My period arrived today, with a vengence! and now i have rotten cramps and it's quite heavy.

We got our mock results back today and...We sat down in silence and waited a couple of minutes before he said "I am so angry with you all, this is the worst mock results ever for a class, I can't speak to you now because i know that i will shout." He handed back our ethics essays (that one i finished ten minutes early because i had to pee.) and i got a middle C, which i didn't think was that bad. Steph got a B and a few people got E's and U's.

Then at the end of our lesson he gave us the philosophy test back and I was pretty nervous but when he gave mine back he said. "yours wasn't as bad." I got 55% over all which is a high C. I want a B so all i really need to do is push it up one or two boundries. And obviously make sure I pee before the exams!

Apart from that......More revision!

A Necessary Emotional Release. </3.

I feel somewhat melancholic again today. I miss Adam and had to fight off tears but I am going to assume that all this is due to hormones because I took my pills wrong and skipped a period(unintentionally.) Still I start taking them tomorrow.

I am a woman possessed, Adam is all I can think about again. I guess when I thought I was doing well, I was actually just repressing my feelings, or this could be the last step before it gets better. The last time I had to get over a boy was when I was just fourteen so I've forgotten how it goes. My last relationship terminated when i grew so sick of him and his mind games I just refused to play along anymore and so we stopped speaking.

Then I didn't feel any greif because I was so happy to be free. Things like getting the bed to myself and not being ordered what to do anymore. It was great and I enjoyed nearly every moment of it, Until i got lonely again~back in december and arranged a date with Adam or that wierd guy that tried to hit on me over summer.

I keep trying to convince myself that it would never have worked and I guess I am probably right. There were great points; such as the way we just clicked and the chemistry ect. But he too was kind of controlling, and i think maybe if i had gone to UCL he would have felt intimidated by that. I was equal to his level of intelligence and I am three years younger than him! Maybe It's better we broke up now afterall.

Ah, I dunno! I guess the important thing is we did brake up. And yes, it hurt and yes I miss him, but it probably didn't stand a chance of working anyway. He was too emotionally immature. Unfortunately not many people can share in my experiences so I don't often meet someone I can relate to.
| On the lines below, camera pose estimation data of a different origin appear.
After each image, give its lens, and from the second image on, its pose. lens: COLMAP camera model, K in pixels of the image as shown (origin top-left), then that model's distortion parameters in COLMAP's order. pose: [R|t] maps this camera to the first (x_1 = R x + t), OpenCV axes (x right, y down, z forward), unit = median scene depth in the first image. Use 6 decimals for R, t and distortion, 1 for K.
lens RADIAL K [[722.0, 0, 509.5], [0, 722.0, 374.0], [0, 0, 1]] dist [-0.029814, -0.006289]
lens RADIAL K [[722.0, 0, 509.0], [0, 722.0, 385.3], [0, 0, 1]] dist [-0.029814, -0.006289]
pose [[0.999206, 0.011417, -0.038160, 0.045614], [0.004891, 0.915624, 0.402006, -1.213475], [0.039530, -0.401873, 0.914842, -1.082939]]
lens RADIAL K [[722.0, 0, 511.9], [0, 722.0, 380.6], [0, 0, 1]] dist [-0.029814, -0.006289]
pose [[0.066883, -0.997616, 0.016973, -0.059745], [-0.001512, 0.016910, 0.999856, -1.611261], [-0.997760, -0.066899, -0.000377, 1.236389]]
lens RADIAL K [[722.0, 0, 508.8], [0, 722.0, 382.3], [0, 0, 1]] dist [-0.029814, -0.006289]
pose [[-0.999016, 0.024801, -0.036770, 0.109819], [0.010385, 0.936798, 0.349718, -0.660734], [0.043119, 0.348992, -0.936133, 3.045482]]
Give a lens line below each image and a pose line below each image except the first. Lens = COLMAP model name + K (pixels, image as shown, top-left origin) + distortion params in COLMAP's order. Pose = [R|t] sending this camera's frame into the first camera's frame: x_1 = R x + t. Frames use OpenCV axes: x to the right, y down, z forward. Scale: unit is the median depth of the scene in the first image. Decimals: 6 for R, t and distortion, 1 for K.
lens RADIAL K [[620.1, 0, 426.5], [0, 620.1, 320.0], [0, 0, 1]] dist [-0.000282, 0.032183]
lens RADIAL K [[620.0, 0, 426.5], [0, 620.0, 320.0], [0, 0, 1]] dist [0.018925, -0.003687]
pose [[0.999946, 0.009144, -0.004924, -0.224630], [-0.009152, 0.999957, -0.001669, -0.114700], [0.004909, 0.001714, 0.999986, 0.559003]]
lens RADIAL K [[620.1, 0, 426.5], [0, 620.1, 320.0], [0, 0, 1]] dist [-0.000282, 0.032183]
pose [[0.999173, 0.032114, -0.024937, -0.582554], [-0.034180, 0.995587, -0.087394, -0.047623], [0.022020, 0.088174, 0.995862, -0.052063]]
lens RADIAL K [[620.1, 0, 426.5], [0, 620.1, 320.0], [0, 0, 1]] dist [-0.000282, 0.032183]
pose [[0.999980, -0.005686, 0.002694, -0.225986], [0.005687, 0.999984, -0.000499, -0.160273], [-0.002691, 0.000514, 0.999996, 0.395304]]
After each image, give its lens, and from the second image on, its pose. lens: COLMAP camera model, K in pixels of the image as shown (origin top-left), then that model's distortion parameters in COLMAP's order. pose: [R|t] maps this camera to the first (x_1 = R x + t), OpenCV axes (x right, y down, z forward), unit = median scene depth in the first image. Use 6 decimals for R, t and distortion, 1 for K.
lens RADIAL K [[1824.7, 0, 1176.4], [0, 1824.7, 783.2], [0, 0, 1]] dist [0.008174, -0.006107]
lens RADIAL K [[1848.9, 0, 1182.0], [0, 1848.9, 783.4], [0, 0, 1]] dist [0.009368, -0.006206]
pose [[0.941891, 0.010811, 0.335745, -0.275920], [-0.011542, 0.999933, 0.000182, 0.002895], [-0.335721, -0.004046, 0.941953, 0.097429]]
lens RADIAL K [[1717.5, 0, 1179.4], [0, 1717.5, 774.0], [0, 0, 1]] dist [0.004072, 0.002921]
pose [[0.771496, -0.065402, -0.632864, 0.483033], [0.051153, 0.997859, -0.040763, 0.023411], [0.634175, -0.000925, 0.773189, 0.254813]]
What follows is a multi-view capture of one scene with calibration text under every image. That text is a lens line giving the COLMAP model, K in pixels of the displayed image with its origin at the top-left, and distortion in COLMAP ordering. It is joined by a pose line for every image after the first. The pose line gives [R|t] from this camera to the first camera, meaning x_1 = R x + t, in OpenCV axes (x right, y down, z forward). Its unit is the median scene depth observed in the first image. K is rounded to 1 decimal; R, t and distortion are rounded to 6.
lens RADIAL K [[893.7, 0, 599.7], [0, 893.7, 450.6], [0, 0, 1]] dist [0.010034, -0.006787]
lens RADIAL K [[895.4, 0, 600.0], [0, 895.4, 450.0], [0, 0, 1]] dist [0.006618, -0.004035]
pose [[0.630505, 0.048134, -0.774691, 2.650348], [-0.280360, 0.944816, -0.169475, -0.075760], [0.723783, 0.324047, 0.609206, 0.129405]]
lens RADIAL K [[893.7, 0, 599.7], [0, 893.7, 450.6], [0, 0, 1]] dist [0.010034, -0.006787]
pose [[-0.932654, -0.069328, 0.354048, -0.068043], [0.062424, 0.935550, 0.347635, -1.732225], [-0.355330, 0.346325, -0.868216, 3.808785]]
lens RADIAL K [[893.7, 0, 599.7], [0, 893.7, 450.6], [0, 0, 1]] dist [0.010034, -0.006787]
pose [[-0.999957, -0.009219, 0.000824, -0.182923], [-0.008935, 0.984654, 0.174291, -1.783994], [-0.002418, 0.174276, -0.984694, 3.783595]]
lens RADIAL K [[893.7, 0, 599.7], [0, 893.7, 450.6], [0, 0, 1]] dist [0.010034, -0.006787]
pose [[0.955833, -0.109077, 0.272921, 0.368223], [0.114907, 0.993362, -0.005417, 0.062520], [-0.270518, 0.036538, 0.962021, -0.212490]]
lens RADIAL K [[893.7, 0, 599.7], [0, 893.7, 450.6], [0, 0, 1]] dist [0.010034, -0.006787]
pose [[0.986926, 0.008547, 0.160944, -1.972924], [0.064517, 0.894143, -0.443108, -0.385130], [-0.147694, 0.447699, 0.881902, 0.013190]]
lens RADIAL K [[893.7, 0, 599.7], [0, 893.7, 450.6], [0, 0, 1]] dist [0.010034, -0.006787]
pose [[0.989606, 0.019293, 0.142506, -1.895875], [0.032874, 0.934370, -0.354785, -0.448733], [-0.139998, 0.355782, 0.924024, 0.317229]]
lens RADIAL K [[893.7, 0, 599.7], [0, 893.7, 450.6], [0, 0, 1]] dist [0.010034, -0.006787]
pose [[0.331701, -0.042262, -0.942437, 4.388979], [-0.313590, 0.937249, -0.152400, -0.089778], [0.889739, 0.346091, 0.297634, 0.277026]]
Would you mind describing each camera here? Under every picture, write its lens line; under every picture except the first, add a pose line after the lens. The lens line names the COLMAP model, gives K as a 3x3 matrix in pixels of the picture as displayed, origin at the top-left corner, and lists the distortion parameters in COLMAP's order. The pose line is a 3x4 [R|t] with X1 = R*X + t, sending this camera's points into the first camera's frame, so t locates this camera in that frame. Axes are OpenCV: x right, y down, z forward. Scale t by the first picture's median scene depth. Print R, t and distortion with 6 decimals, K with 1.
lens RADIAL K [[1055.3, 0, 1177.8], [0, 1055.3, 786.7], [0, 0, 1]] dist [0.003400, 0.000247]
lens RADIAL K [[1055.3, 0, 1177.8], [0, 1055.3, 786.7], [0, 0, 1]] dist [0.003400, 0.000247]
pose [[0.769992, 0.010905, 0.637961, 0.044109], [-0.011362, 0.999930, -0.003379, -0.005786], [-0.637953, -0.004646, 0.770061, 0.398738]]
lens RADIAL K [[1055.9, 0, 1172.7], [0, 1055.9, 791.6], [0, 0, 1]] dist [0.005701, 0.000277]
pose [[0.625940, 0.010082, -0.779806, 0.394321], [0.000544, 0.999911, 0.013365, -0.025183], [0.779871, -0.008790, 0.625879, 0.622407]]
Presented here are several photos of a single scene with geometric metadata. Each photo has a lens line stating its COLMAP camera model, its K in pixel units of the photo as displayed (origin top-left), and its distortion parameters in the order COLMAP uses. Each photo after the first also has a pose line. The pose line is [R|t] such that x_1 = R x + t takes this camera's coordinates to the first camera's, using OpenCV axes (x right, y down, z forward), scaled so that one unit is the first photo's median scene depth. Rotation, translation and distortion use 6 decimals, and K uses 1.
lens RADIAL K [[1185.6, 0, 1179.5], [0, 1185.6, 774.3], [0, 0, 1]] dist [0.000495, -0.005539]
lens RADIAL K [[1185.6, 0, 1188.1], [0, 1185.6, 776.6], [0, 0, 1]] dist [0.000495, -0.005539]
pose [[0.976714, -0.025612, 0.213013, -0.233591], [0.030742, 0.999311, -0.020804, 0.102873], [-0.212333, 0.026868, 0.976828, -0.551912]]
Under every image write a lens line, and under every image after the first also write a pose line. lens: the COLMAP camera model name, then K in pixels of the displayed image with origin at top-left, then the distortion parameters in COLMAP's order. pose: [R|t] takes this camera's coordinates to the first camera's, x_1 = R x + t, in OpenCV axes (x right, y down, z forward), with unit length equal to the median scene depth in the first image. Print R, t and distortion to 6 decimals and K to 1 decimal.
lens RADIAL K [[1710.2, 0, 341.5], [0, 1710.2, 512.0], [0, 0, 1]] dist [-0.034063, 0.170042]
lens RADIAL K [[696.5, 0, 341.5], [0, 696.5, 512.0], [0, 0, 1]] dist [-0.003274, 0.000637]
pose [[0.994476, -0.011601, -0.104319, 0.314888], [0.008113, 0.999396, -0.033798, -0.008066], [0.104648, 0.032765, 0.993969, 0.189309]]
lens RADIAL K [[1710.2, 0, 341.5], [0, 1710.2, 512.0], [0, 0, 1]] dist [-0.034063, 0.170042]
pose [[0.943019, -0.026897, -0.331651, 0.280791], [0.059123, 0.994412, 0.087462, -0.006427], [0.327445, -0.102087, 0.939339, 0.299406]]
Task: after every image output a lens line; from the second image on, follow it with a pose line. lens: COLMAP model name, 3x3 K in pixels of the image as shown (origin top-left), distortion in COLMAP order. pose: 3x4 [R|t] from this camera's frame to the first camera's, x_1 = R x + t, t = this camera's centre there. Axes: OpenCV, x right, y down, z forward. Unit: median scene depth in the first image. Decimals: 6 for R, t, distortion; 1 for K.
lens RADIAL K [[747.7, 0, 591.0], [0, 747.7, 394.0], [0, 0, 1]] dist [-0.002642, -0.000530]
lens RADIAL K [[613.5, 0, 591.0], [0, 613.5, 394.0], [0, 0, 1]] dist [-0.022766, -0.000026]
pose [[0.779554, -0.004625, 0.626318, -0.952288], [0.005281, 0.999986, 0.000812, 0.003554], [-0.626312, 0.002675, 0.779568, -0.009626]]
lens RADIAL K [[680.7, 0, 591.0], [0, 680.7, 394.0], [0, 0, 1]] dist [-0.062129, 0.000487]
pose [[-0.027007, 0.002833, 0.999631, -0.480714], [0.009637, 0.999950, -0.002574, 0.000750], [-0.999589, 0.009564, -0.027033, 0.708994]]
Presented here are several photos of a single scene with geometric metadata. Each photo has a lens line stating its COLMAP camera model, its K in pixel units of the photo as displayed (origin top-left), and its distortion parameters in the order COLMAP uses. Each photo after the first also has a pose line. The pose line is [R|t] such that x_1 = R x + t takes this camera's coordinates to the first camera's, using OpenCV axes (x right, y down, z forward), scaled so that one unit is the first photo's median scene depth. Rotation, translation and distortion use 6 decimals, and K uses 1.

don't really understand why this is being written now. I wanted to get it off my chest earlier but i had to do a stupid timed history essay. Still if gets me closer to UCL or any university that isn't Slough, then it'll be worth it. My emotional dependancy problems can wait for now.

I have counselling tomorrow night and revision maths after school. I will probably get virtually no revision done tomorrow night. Maybe thats not so terrible though. This weekend should be good too, It's Linda's 18th so we're going to go to the bars in camberley. I have to wait another eight months til I can drink legally, though when that happens I probably won't.

So to end my emotional expression atleast for another day. I will cope eventually, I will be fine!